Help with ingesting an html table using apoc.load.html

I would like to dynamically create some product information from scraping a version table.

I'd like to create (:Esxiversion) with .version .name .releasedate .buildnumber .installerbuild from
https://kb.vmware.com/s/article/2143832

I'm not exactly sure how to use the tags to consume the table data within the HTML. any hints to get started would be helpful.

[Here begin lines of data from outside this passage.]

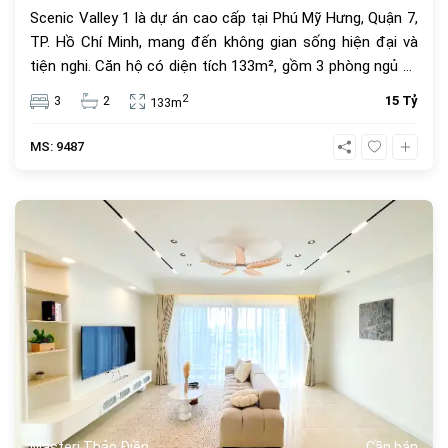
Scenic Valley 1 là dự án cao cấp tại Phú Mỹ Hưng, Quận 7,
TP. Hồ Chí Minh, mang đến không gian sống hiện đại và
tiện nghi. Căn hộ có diện tích 133m², gồm 3 phòng ngủ và
2 phòng tắm, phù hợp cho gia đình tìm kiếm sự thoải mái
2
3
2
15 Tỷ
133m
và tiện lợi. Căn hộ được trang bị nội thất đầy đủ, thiết kế
sang trọng, hiện đại. Các ô cửa kính lớn giúp đón ánh sáng
MS: 9487
tự nhiên và mở ra tầm nhìn hướng sông thoáng đãng,
mang lại cảm giác thư giãn và gần gũi với thiên nhiên. Đây
là căn hộ nhà mới, đi kèm sổ hồng riêng, đảm bảo pháp lý
609
minh bạch và an toàn cho người mua. Tiện ích nội khu bao
gồm hồ bơi, phòng gym, khu vui chơi trẻ em, công viên
xanh và hệ thống an ninh 24/7. Vị trí thuận lợi, gần trường
quốc tế, trung tâm thương mại, nhà hàng và bệnh viện,
đáp ứng đầy đủ nhu cầu sinh hoạt. Giá bán: 15 tỷ đồng –
một lựa chọn lý tưởng để sở hữu căn hộ cao cấp tại khu
đô thị đáng sống nhất Sài Gòn.
Masteri Thảo Điền
Cần bán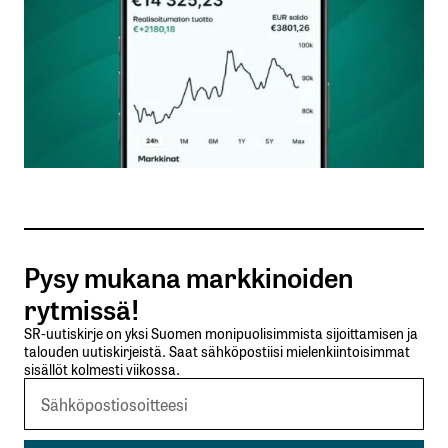
Nimesi tai nimimerkkisi
*
Sähköpostiosoitteesi
*
Tilaa SalkunRakentajan uutiskirje
Pysy mukana markkinoiden
Lähetä kommentti
rytmissä!
SR-uutiskirje on yksi Suomen monipuolisimmista sijoittamisen ja
talouden uutiskirjeistä. Saat sähköpostiisi mielenkiintoisimmat
sisällöt kolmesti viikossa.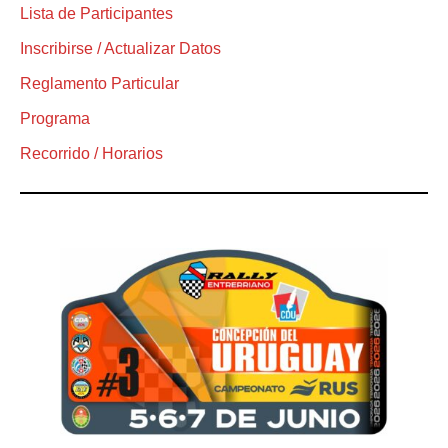
Lista de Participantes
Inscribirse / Actualizar Datos
Reglamento Particular
Programa
Recorrido / Horarios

With "https://kb.vmware.com/s/article/2143832" as url
call apoc.load.html(url) yield value
return value

Hi, @pdrangeid

I believe that you cant fetch information from that site. As it uses Content Security Policy (CSP) that protects this site content.

If you query

WITH "https://kb.vmware.com/s/article/2143832/" as url
CALL apoc.load.html(url,{target: 'meta'}) YIELD value
RETURN value

you see in response that

    "http-equiv": "Content-Security-Policy"

.

Consulted with andrea.larus on neo4j-ninjas slack channel - and he explained that the real issue seems to be that page is generated by javascript runtime.

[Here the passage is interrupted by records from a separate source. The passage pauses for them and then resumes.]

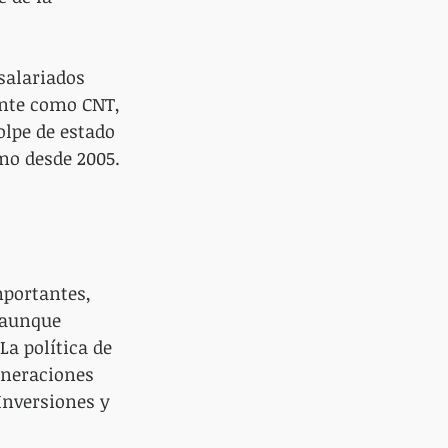
salariados 
ente como CNT, 
lpe de estado 
smo desde 2005.
portantes, 
 aunque 
a política de 
oneraciones 
Inversiones y 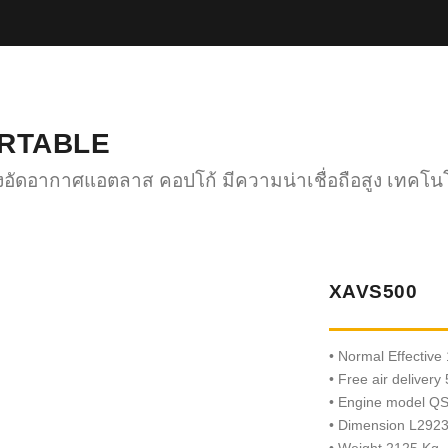
RTABLE
องอัดอากาศแอตลาส คอปโก้ มีความน่าเชื่อถือสูง เทคโนโ
XAVS500
• Normal Effective 
• Free air delivery
• Engine model Q
• Dimension L292
• Weight 2125 Kg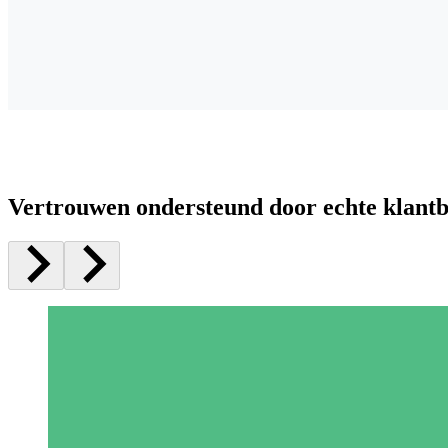
Vertrouwen ondersteund door echte klant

if you put the following link in Chrome URL bar view-source:https://kb.vmware.com/s/article/2143832
then there is no table tag at all.

Created issue post in APOC repo: apoc.load.html ability to read runtime structure of the page · Issue #1372 · neo4j-contrib/neo4j-apoc-procedures · GitHub

1 Like

Paul,

Thanks for the follow-up. I was looking at the page content with a colleague and had determined that it was dynamically delivered content, but wasn't sure how that affected the ability to collect it with apoc.

Thanks for submitting the issue!